Security has improved slightly in the past few months, so some people are moving from larger camps in Kitgum, Gulu, and Pader to smaller, satellite camps. While ongoing fear prevents them from going directly to their homes, people have moved to these smaller camps in the hopes of cultivating their nearby fields.

The village of Patongo was originally a trading center of several thousand people. Today, a camp houses an additional 35,000 to 40,000 people, many of them displaced in 2001 after attacks by the Karamajong, a group of semi-nomadic herders in northeastern Uganda who have been in the middle of various conflicts, involving cattle raids. Most of the displaced people subsequently remained in the camp out of fear of attacks by the LRA.

Doctors, nurses, clinical officers and nurse assistants provide up to 1,000 medical consultations every week at a health center, managed in tandem with Uganda's Ministry of Health, mainly treating patients for malaria, respiratory infections, and diarrhea. The rainy season has recently started, which means there will likely be a large increase of patients with malaria.
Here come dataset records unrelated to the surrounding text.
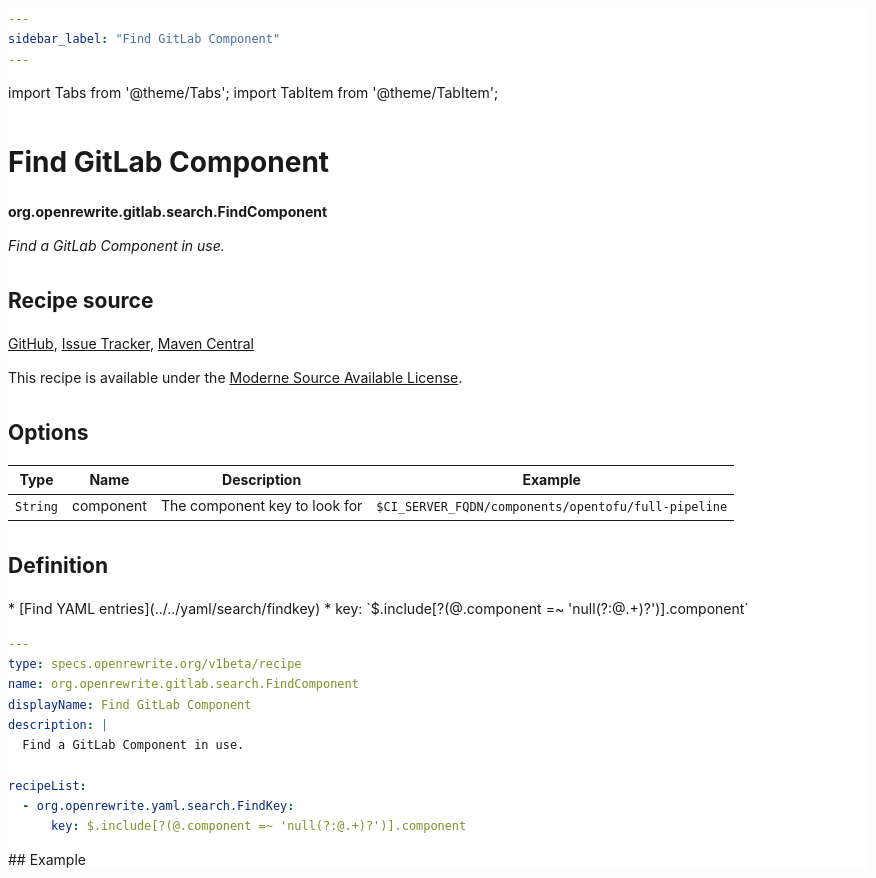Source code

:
 ```yaml
---
sidebar_label: "Find GitLab Component"
---
```


import Tabs from '@theme/Tabs';
import TabItem from '@theme/TabItem';

# Find GitLab Component

**org.openrewrite.gitlab.search.FindComponent**

_Find a GitLab Component in use._

## Recipe source

[GitHub](https://github.com/openrewrite/rewrite-gitlab/blob/main/src/main/java/org/openrewrite/gitlab/search/FindComponent.java), 
[Issue Tracker](https://github.com/openrewrite/rewrite-gitlab/issues), 
[Maven Central](https://central.sonatype.com/artifact/org.openrewrite.recipe/rewrite-gitlab/)

This recipe is available under the [Moderne Source Available License](https://docs.moderne.io/licensing/moderne-source-available-license).

## Options

| Type | Name | Description | Example |
| -- | -- | -- | -- |
| `String` | component | The component key to look for | `$CI_SERVER_FQDN/components/opentofu/full-pipeline` |


## Definition

<Tabs groupId="recipeType">
<TabItem value="recipe-list" label="Recipe List" >
* [Find YAML entries](../../yaml/search/findkey)
  * key: `$.include[?(@.component =~ 'null(?:@.+)?')].component`

</TabItem>

<TabItem value="yaml-recipe-list" label="Yaml Recipe List">

```yaml
---
type: specs.openrewrite.org/v1beta/recipe
name: org.openrewrite.gitlab.search.FindComponent
displayName: Find GitLab Component
description: |
  Find a GitLab Component in use.

recipeList:
  - org.openrewrite.yaml.search.FindKey:
      key: $.include[?(@.component =~ 'null(?:@.+)?')].component

```
</TabItem>
</Tabs>
## Example

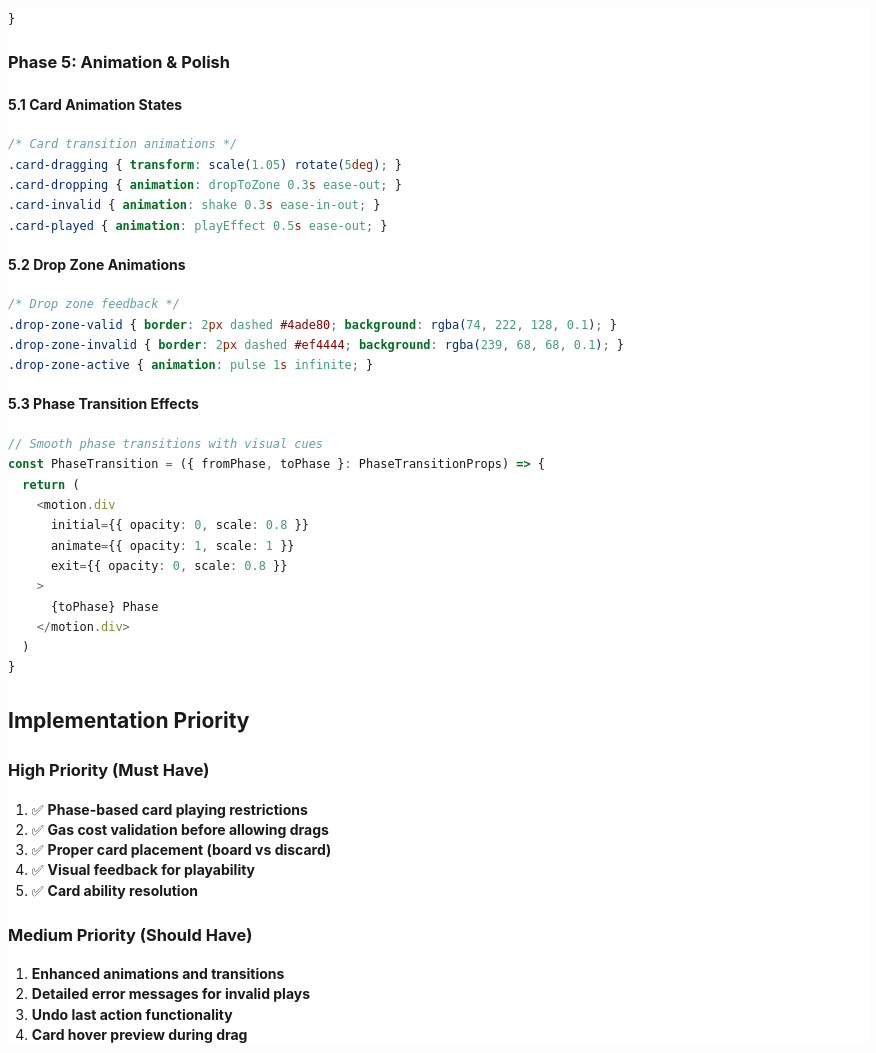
 ```typescript
}
```

### Phase 5: Animation & Polish

#### 5.1 Card Animation States
```css
/* Card transition animations */
.card-dragging { transform: scale(1.05) rotate(5deg); }
.card-dropping { animation: dropToZone 0.3s ease-out; }
.card-invalid { animation: shake 0.3s ease-in-out; }
.card-played { animation: playEffect 0.5s ease-out; }
```

#### 5.2 Drop Zone Animations
```css
/* Drop zone feedback */
.drop-zone-valid { border: 2px dashed #4ade80; background: rgba(74, 222, 128, 0.1); }
.drop-zone-invalid { border: 2px dashed #ef4444; background: rgba(239, 68, 68, 0.1); }
.drop-zone-active { animation: pulse 1s infinite; }
```

#### 5.3 Phase Transition Effects
```typescript
// Smooth phase transitions with visual cues
const PhaseTransition = ({ fromPhase, toPhase }: PhaseTransitionProps) => {
  return (
    <motion.div
      initial={{ opacity: 0, scale: 0.8 }}
      animate={{ opacity: 1, scale: 1 }}
      exit={{ opacity: 0, scale: 0.8 }}
    >
      {toPhase} Phase
    </motion.div>
  )
}
```

## Implementation Priority

### High Priority (Must Have)
1. ✅ **Phase-based card playing restrictions**
2. ✅ **Gas cost validation before allowing drags**
3. ✅ **Proper card placement (board vs discard)**
4. ✅ **Visual feedback for playability**
5. ✅ **Card ability resolution**

### Medium Priority (Should Have)
1. **Enhanced animations and transitions**
2. **Detailed error messages for invalid plays**
3. **Undo last action functionality**
4. **Card hover preview during drag**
Because the 15 bed in-patient ward did not meet the area's needs, the team built an additional eight bed structure, including a four bed isolation ward for patients suffering from bloody diarrhea, meningitis or measles.

When the team first arrived in December 2004, many of the wells were contaminated and there was an insufficient number of hand pumps for water, and most were broken. MSF first built an emergency water system, and has drilled another ten wells with pumps that provide up to 600,000 liters of water each day.

"Today, we can provide 17 liters of water per person per day," said Delfosse. "But our objective is to increase that to 20."

Most of the team evacuated Patongo in November 2005 because of increasing insecurity, characterized by violent ambushes on civilians and humanitarian vehicles. The full team could not return until early January 2006, but medicines and supplies were provided to the staff members living in Patongo who kept the program running.

"When we returned in January 2006, the clinic was open and full of patients," said Delfosse. "The level of consultations dropped drastically for the first five days after the evacuation, but then steadily increased up to a normal level of activity. It was not sustainable over the long run, but it was great to see the level of commitment and involvement from the staff to keep the clinic open."